Height: 80 feet
Trail Type: Dirt
Hike Distance: As long as you want it to be
99% of the time, man-made waterfalls aren’t impressive or as enthralling as the real thing. Twin Falls represents the 1%. The Great Falls Dam, built in 1917, was considered a triumph of engineering after several failed attempts at damming the Caney Fork River, which was subject to unpredictable and volatile floods. The dam is located just downstream from the confluence of the Collins and Caney Fork Rivers. Even more, the Rocky River joins Caney Fork a few miles upstream from that. The result is a pretty big river that snakes its way down into the Tennessee Valley.
Just downstream from the dam, the Caney Fork, left in pretty pitiful shape from the massive 92-foot tall Great Falls Dam, flows along a ridge a couple hundred feet high.
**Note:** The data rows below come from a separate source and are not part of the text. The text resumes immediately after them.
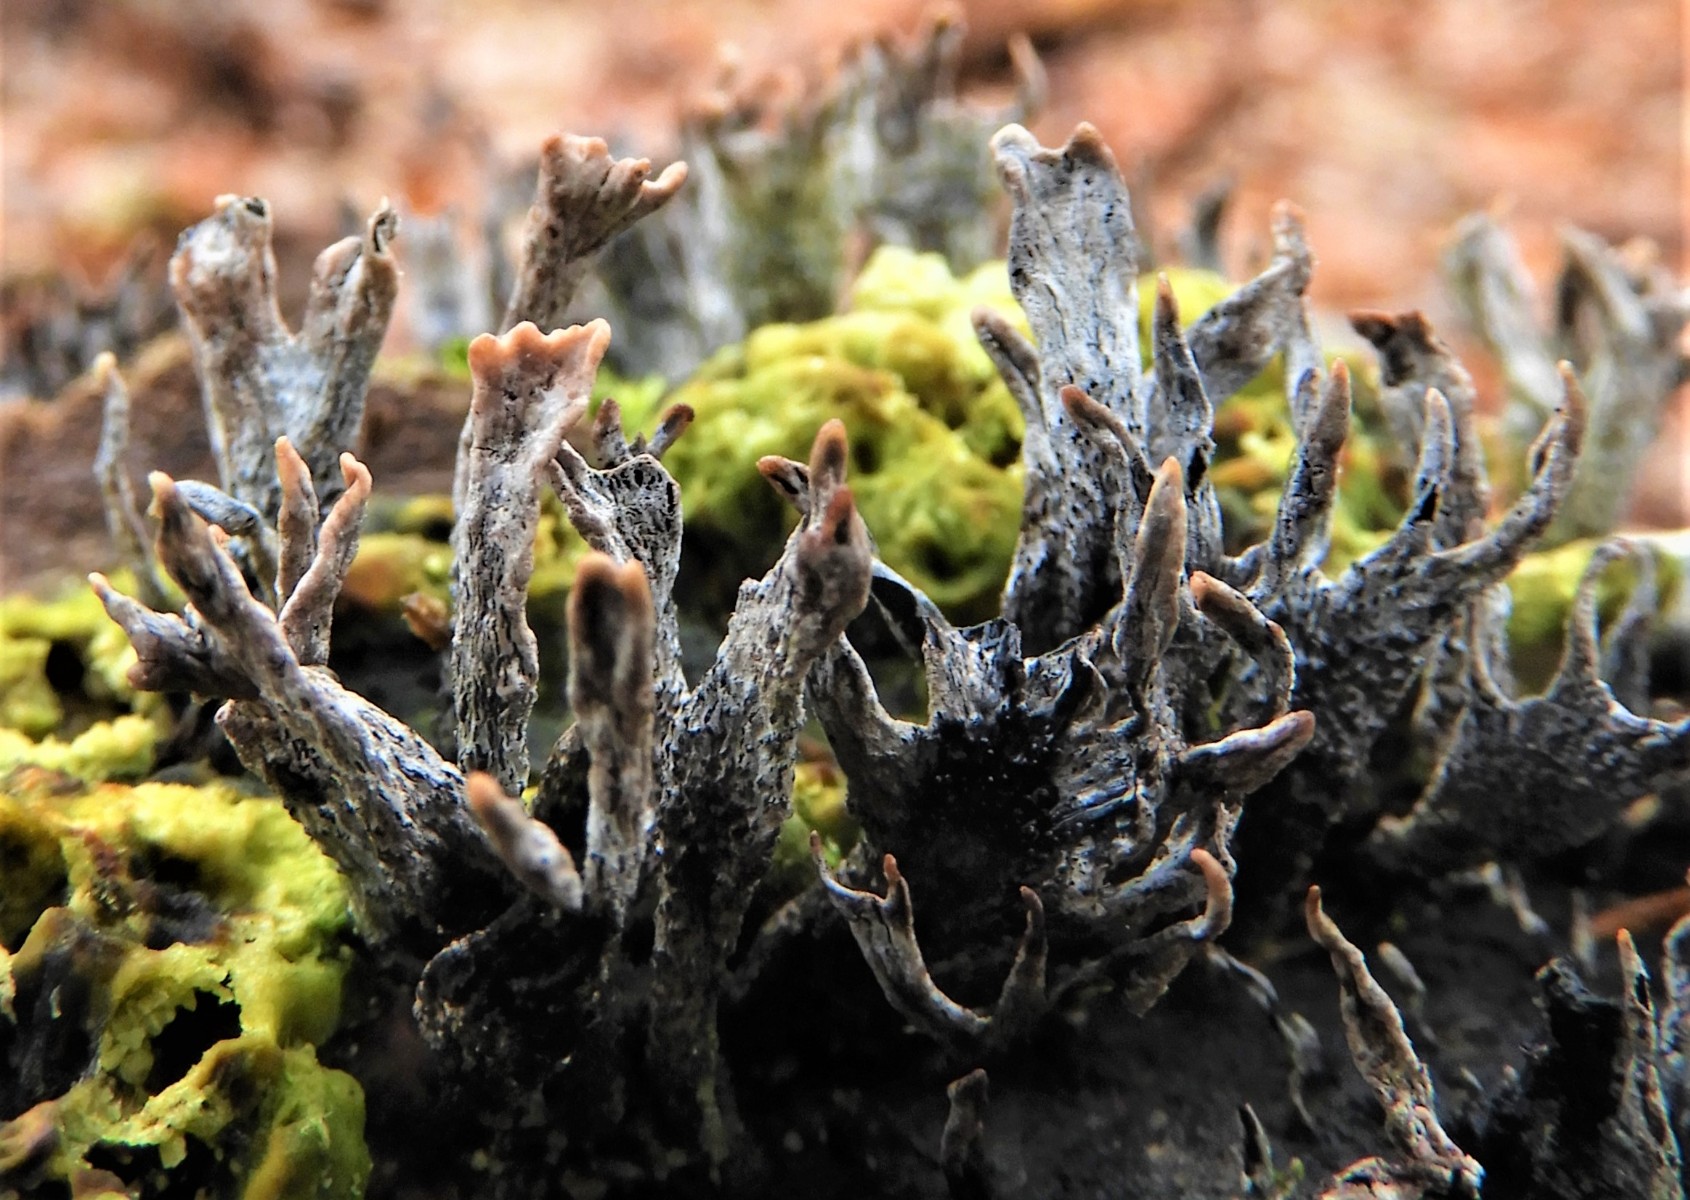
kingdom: Fungi
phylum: Ascomycota
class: Sordariomycetes
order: Xylariales
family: Xylariaceae
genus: Xylaria
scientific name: Xylaria hypoxylon
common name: grenet stødsvamp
On the other side of the ridge flows the swollen Collins River before it joins Caney Fork on the other side of the dam. When the dam was built, the engineers had no idea that the ridge separating the Collins and Caney Fork Rivers was mostly hollow. When the waters began to back up and rise upon completion of the dam, water from the Collins River began spilling into cave openings in the ridge and pouring through the other side into the Caney Fork River. The result was Twin Falls, which is now the centerpiece for Rock Island State Park.
Twin Falls bursts from the side of the mountain down to the river below in one of the most unique scenes you’ll ever encounter. If you go in the middle of summer when the foliage is at its thickest, you feel like you’re in a tropical jungle despite the fact that massive power lines and industrial footprints lay just a few thousand feet upstream.
If you’re coming from Burgess Falls, simply continue on TN highway 135 for 3.3 miles and turn right onto TN highway 136. Drive about 15.5 miles and turn right onto Powerhouse Road. Follow that road, which gets narrow in places, to the parking area. If you’re coming from any other direction, use your GPS.
The parking area places you within sight of Twin Falls, and this view is already pretty great. You can take the wide, level trail downstream for as far as you want in order to get a front and center view of the falls. There are several places along the trail to hop down into the old riverbed, but it’s not maintained by the park service and I don’t know what kind of condition that part of the riverbed is in.